On Sundays we like to range outside our usual coverage area and examine items of broader “edible and potable” interest.
The phrase “winners write the history books” may or may not have originated with Winston Churchill — or was it Napoleon? At any rate, if America is in fact currently engaged in a war against COVID-19, the ultimate calculation of winners and losers remains far in the future. We’re as yet very much in the middle of it.
Both Kentucky and Indiana have allowed restaurants to reopen, subject to numerous conditions, many of which have been followed, while others are being honored in the breach. Perhaps varying degrees of interpretation are to be expected at the grassroots level. After all, there is little if any precedent for instruction.
From a broader perspective, from the very moment “shelter at home” orders went into place more than two months ago, the question has been asked: How will the pandemic change our country’s way of approaching food and dining?
To reiterate, it’s far too early to know for sure. A great majority of Americans no doubt will concede (at times under duress) that the coronavirus is real, and will be with us for a long time. They might disagree about everything else, but this much is clear.
For some Americans, the ultimate objective is to rewind the film to February, and pick up where we left off. For others, COVID’s myriad disruptions and dislocations offer an opportunity to begin anew.

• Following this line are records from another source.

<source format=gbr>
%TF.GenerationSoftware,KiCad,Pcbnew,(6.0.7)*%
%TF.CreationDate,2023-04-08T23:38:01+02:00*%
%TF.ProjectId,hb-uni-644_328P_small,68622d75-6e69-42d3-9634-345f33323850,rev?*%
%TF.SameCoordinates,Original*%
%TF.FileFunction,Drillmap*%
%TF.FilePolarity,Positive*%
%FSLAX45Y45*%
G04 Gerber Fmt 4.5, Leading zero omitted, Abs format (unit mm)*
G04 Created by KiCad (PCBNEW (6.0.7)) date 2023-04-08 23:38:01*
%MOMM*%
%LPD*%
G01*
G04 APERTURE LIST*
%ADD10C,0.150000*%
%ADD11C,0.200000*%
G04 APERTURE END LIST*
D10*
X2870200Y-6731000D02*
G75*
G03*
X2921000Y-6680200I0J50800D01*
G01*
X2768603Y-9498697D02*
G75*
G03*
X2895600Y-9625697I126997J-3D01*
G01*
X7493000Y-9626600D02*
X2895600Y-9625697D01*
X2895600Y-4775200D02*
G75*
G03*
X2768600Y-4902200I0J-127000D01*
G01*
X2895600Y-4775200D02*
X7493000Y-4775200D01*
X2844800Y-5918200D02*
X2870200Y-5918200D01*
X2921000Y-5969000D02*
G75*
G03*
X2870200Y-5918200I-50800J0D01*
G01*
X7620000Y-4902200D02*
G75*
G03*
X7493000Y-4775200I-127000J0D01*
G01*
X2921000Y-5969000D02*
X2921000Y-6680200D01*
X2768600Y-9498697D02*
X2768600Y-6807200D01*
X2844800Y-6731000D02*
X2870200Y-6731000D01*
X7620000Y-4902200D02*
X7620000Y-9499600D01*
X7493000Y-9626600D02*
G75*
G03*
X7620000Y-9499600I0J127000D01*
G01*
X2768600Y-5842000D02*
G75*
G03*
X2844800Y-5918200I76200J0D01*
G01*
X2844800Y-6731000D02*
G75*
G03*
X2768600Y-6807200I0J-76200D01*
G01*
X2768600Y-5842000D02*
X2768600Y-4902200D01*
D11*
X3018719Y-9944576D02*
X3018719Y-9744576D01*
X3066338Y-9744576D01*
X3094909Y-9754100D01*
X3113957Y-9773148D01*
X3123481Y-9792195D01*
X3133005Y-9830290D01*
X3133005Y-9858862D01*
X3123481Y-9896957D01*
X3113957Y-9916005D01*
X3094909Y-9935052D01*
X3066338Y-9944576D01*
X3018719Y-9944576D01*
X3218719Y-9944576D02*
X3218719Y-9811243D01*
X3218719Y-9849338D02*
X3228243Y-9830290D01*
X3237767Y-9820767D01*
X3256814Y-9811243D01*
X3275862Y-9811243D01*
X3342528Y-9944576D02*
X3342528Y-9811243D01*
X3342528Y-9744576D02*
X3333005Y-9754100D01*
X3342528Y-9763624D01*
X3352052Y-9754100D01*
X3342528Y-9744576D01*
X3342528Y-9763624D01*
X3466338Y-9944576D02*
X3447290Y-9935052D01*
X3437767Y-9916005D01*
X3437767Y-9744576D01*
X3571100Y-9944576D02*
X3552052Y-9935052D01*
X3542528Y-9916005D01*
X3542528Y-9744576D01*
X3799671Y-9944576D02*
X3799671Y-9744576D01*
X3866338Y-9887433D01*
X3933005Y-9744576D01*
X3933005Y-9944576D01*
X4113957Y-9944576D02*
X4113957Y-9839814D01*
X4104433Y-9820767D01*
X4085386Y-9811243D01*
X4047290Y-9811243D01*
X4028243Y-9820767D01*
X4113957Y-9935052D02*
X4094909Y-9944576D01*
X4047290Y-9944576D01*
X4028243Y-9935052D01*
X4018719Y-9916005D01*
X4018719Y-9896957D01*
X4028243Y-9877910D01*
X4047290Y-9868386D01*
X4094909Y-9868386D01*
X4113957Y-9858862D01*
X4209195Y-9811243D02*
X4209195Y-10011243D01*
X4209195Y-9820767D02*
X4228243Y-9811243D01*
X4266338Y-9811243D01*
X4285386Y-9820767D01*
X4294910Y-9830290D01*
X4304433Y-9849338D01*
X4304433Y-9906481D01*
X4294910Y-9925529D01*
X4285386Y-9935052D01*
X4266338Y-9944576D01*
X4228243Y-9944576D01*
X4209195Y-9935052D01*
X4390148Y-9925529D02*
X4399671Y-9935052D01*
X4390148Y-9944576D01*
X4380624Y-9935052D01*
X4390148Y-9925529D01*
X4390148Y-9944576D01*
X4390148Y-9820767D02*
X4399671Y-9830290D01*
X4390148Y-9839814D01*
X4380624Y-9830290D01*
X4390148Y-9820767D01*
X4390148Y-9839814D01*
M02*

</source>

Count Tunde Wey as emphatically belonging to the latter camp. Here is an appetizer snippet; click through to The New Yorker for the main course by Helen Rosner: The Case for Letting the Restaurant Industry Die.
Helen Rosner: The thesis of your essay is that the restaurant industry is so broken that it’s not worth saving. Did you already feel that way before the coronavirus shutdowns sent the industry into crisis?
Tunde Wey: I had never said those words explicitly—“let it die”—but I don’t think the sheer force of the idea is anything new.
I will say that with most of my work, I’m always a little circumspect. So even though the sentiment has always been “let it die,” I had never said those exact words. And it wasn’t like I was super comfortable saying it! I have people who I care about who are part of that industry. So, in a way, the essay is euphemistic—only because I know it’s not going to happen, I know the restaurant industry is not going to actually die, so I have the space to be very forceful.
But it wasn’t just an essay about letting things die, it’s also about what can rise from the rubble. There is something better on the other side.